“The only love affair I have ever had was with music,” declared lifelong bachelor, Maurice Ravel. The French composer was small and dapper, much like his music – a relatively modest catalogue of works, but each work exquisitely crafted. Igor Stravinsky, always one with a pithy quote, once described Ravel as “the most perfect of Swiss clockmakers”. Stravinsky probably didn’t realise was that Ravel’s father was a French-Swiss inventor and engineer, so his quip wasn’t so wide of the mark. His mother was from the Basque region of Spain, which explains his natural affinity with Spanish colour and rhythms in some of his most popular scores.
His ear for colour is evident in his very precise, detailed orchestration. Indeed, one of his finest achievements was his orchestration of Pictures at an Exhibition, painting Mussorgsky’s piano original using a vibrant palette. Ravel and Debussy are often lumped together as “impressionists” on concert programmes and recordings, although both disliked the description. Ravel even wrote, “For Debussy the musician and the man I have had profound admiration, but by nature I’m different from him. I think I have always personally followed a direction opposed to that of the symbolism of Debussy.”
This playlist contains a great cross-section of Ravel’s music. Every piece is a treasure. The dilemma here was what to leave out – any top ten playlist that omits the likes of Le Tombeau de Couperin or the Introduction et Allegro has to be pretty special!
1Piano Concerto in G major
Opening with a crack of the whip, this concerto is full of jazzy and Basque influences, particularly in its strutting outer movements where the piano is often in dialogue with coquettish woodwinds (and occasionally sleazy brass). The opening movement has three cadenzas, including a delicate one for harp, but it’s the central Adagio assai which is most beautiful, a sublime movement where time seems to stand still, a string of pearls cascading down the keyboard. “That flowing phrase!” Ravel despaired. “How I worked over it bar by bar! It nearly killed me!”

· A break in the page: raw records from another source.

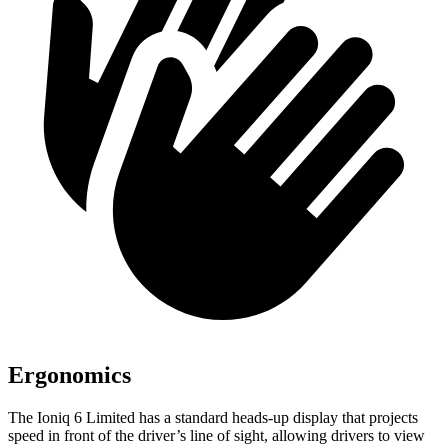
Ergonomics
The Ioniq 6 Limited has a standard heads-up display that projects
speed in front of the driver’s line of sight, allowing drivers to view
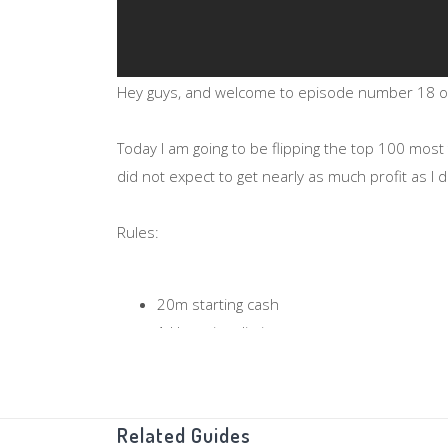
Hey guys, and welcome to episode number 18 of 
Today I am going to be flipping the top 100 most 
did not expect to get nearly as much profit as I d
Rules:
20m starting cash
1 Hour time limit
Limited to the top 100 most traded Items 
If you have any suggestions for any categ
Related Guides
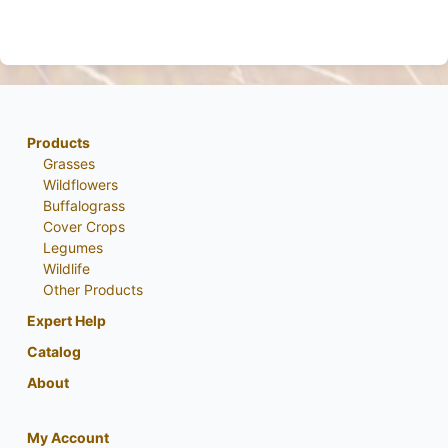
Products
Grasses
Wildflowers
Buffalograss
Cover Crops
Legumes
Wildlife
Other Products
Expert Help
Catalog
About
My Account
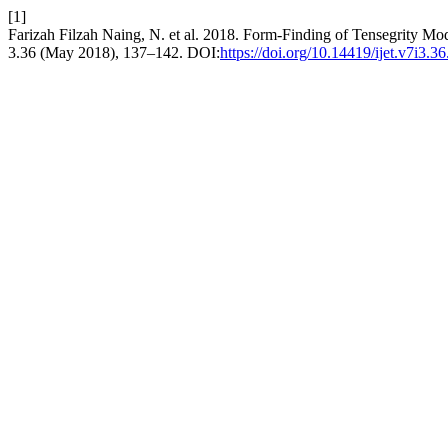
[1]
Farizah Filzah Naing, N. et al. 2018. Form-Finding of Tensegrity Mod
3.36 (May 2018), 137–142. DOI:
https://doi.org/10.14419/ijet.v7i3.3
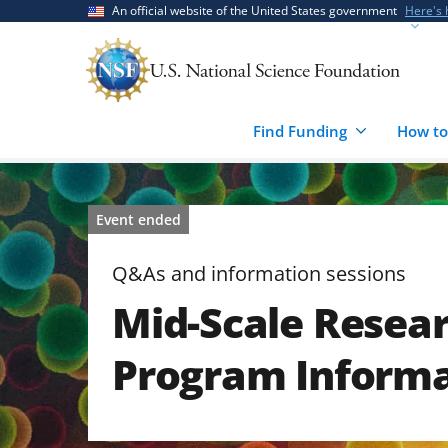
Skip
Skip
An official website of the United States government
Here's
to
to
main
feedback
content
form
Find Funding
How to
Event ended
Q&As and information sessions
Mid-Scale Resear
Program Informa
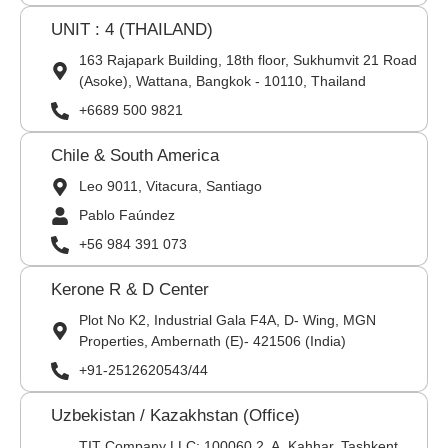
UNIT : 4 (THAILAND)
163 Rajapark Building, 18th floor, Sukhumvit 21 Road
(Asoke), Wattana, Bangkok - 10110, Thailand
+6689 500 9821
Chile & South America
Leo 9011, Vitacura, Santiago
Pablo Faúndez
+56 984 391 073
Kerone R & D Center
Plot No K2, Industrial Gala F4A, D- Wing, MGN
Properties, Ambernath (E)- 421506 (India)
+91-2512620543/44
Uzbekistan / Kazakhstan (Office)
TIT Company LLC: 100060,2, A. Kahhar, Tashkent,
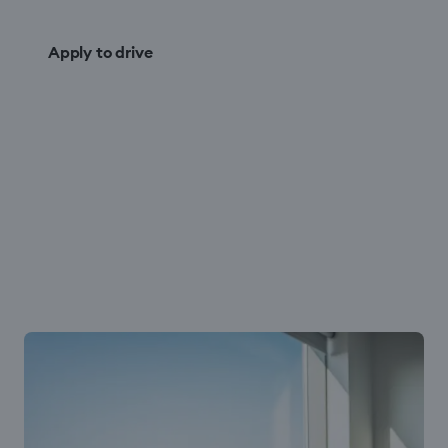
Apply to drive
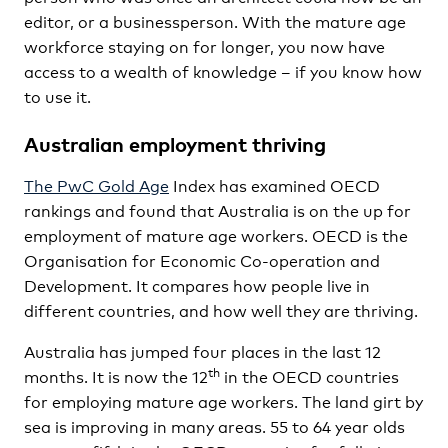
editor, or a businessperson. With the mature age
workforce staying on for longer, you now have
access to a wealth of knowledge – if you know how
to use it.
Australian employment thriving
The PwC Gold Age
Index has examined OECD
rankings and found that Australia is on the up for
employment of mature age workers. OECD is the
Organisation for Economic Co-operation and
Development. It compares how people live in
different countries, and how well they are thriving.
Australia has jumped four places in the last 12
th
months. It is now the 12
in the OECD countries
for employing mature age workers. The land girt by
sea is improving in many areas. 55 to 64 year olds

2Ma mère l’Oye (Mother Goose)
Ravel originally composed this as a piano duet, for the children of the sculptor Cyprian Godebski, later transcribing it for solo piano and then orchestrating it in 1911. The title Mother Goose refers to Charles Perrault’s collection of fairy tales Contes de ma mère l'Oye. The movements depict fairy tales like Sleeping Beauty, Tom Thumb and Beauty and the Beast, the beast depicted via a growly contrabassoon. The apotheosis of the finale, Le Jardin féerique (The Fairy Garden) is beautiful, the music blooming into a blaze of orchestral colour.
3La Valse
This poème chorégraphique was intended as a dance work (entitled Wien) for the Ballets Russes, but impresario Serge Diaghilev rejected it, admitting it was “a masterpiece, but it's not a ballet… it's the portrait of a ballet”. La Valse is Ravel’s sincere tribute to Imperial Vienna and the waltzes of the Strauss family he so admired. Waltzing couples emerge through a hazy mist, finally illuminated in golden light. But the waltz whirls out of control, eventually imploding on itself. Ravel denied that the piece symbolically depicted the collapse of Vienna in the wake of the Great War, but it is often viewed as such, particularly in danced interpretations choreographed by the likes of George Balanchine.
4Daphnis et Chloé
Here’s a ballet that did score a success with Diaghilev! A pastoral Greek setting, it tells the story of the goatherd Daphnis and the shepherdess Chloé, who is abducted by pirates. The god Pan is summoned to rescue her, leading an army of fauns. In the final section (often performed as Suite no. 2, as below), Chloé awakens to an evocative daybreak, finding herself reunited with Daphnis in Pan’s grotto, resulting in a Danse générale that reaches bacchanalian proportions. Ravel described the score as a symphonie chorégraphique and, at nearly an hour, it is his longest non-operatic work.